The news of war in Ukraine is gradually drifting from our television screens. Some have said that they can no longer bear to watch images of such terrible suffering night after night on the news; the suffering of people who, until a few months ago, lived in a prosperous society very like our own.
The media, always alert to its role of mirroring the concerns of their audience, can quickly turn a blind eye.
However, one image of that suffering may remain imprinted on the memory. It is of a line of captured Ukrainian civilians crossing a quiet street. They are in single file, bowed down, each holding onto the coat of the one in front. Moments later, they have been taken out of sight behind a vacant house and executed, their bodies left like bundles of clothes on the ground.
What may come to mind if you have seen Ingmar Bergman’s film, The Seventh Seal, is the closing shot of a group of people against the horizon, holding hands as they are led by Death across the screen. His film of course, is set in fourteenth century Europe as the Black Death raged across Europe, killing one in three of the population.

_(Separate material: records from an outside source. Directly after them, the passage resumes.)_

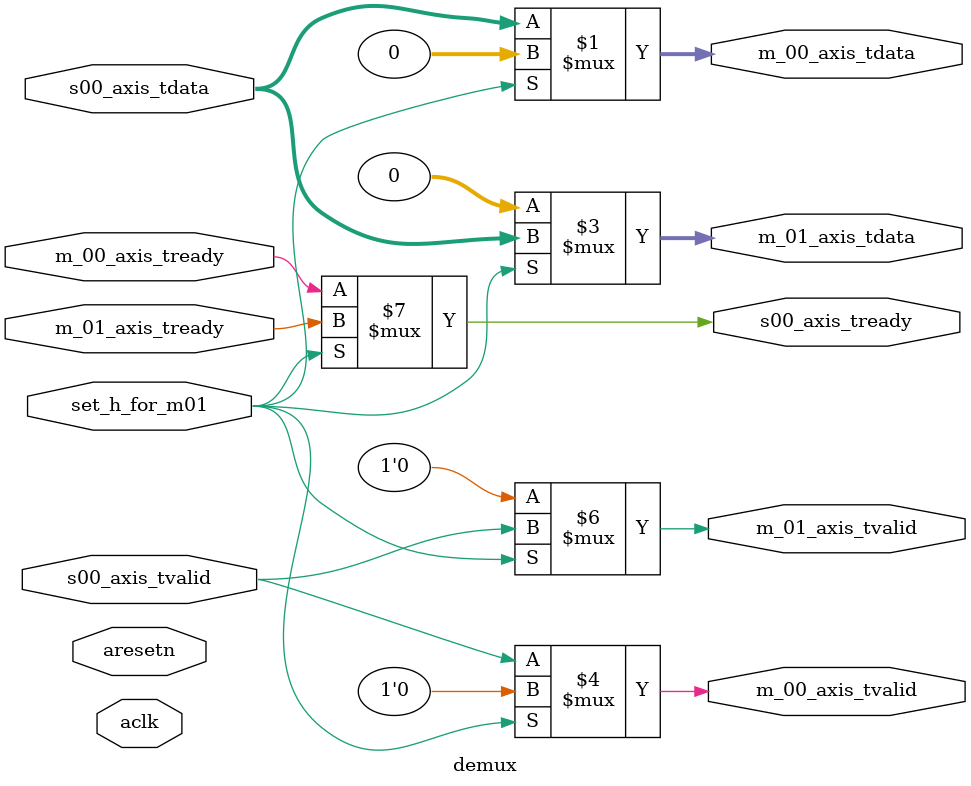
<source format=v>
`timescale 1 ns / 1 ps

	module demux#(parameter integer WIDTH	= 32)
	(
	    input  wire aclk,
        input wire aresetn,
	
        input wire set_h_for_m01,
       
        input wire [WIDTH - 1:0] s00_axis_tdata,        
        input wire  s00_axis_tvalid,
        output wire  s00_axis_tready,
        
        output wire [WIDTH - 1:0] m_00_axis_tdata,  
        output wire [WIDTH - 1:0] m_01_axis_tdata,  
        output wire  m_00_axis_tvalid, 
        output wire  m_01_axis_tvalid, 
        input wire   m_00_axis_tready,
        input wire   m_01_axis_tready

      	);
  
  
    assign m_00_axis_tdata = set_h_for_m01 ? {(WIDTH){1'b0}} : s00_axis_tdata;
    assign m_01_axis_tdata = ~set_h_for_m01 ? {(WIDTH){1'b0}} : s00_axis_tdata;
  
    assign m_00_axis_tvalid = set_h_for_m01 ? 1'b0 : s00_axis_tvalid;
    assign m_01_axis_tvalid = ~set_h_for_m01 ? 1'b0 : s00_axis_tvalid;

    assign s00_axis_tready = set_h_for_m01 ? m_01_axis_tready : m_00_axis_tready;

        
	endmodule
</source>
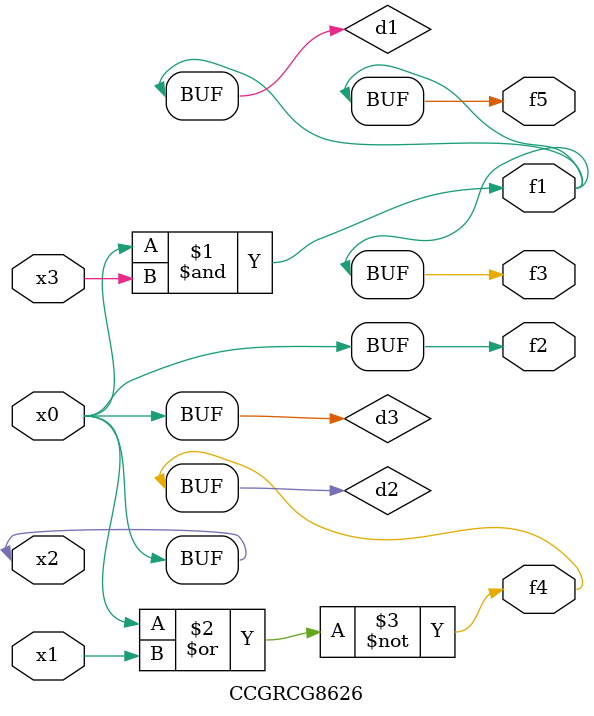
<source format=v>
module CCGRCG8626(
	input x0, x1, x2, x3,
	output f1, f2, f3, f4, f5
);

	wire d1, d2, d3;

	and (d1, x2, x3);
	nor (d2, x0, x1);
	buf (d3, x0, x2);
	assign f1 = d1;
	assign f2 = d3;
	assign f3 = d1;
	assign f4 = d2;
	assign f5 = d1;
endmodule

</source>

Both images are profoundly troubling.
In this time, when every tragedy happening across the world is there on our television screens, how do we hold it all together – our ordinary, largely peaceful, everyday lives and the terrible events happening to our human family somewhere ‘over there’. Can we continue to hold images of gaunt Ethiopian women holding their skeletal children, without eventually turning away – feeling helpless?
Somehow, we need to hold it all together, without rejecting either what we may see as our own fortunate lifestyle (although it has its own huge problems) and the chaos created somewhere by poor government or global oppression and corrupt practices.
We can hold all our human family in our heart (as well as making financial or other practical contributions). The important thing, I think, is to keep remembering them as we go about this business of daily living; to keep them in mind and in prayer without becoming hopeless, knowing that we commend them to a Heart and Consciousness that is intimately part of our human existence.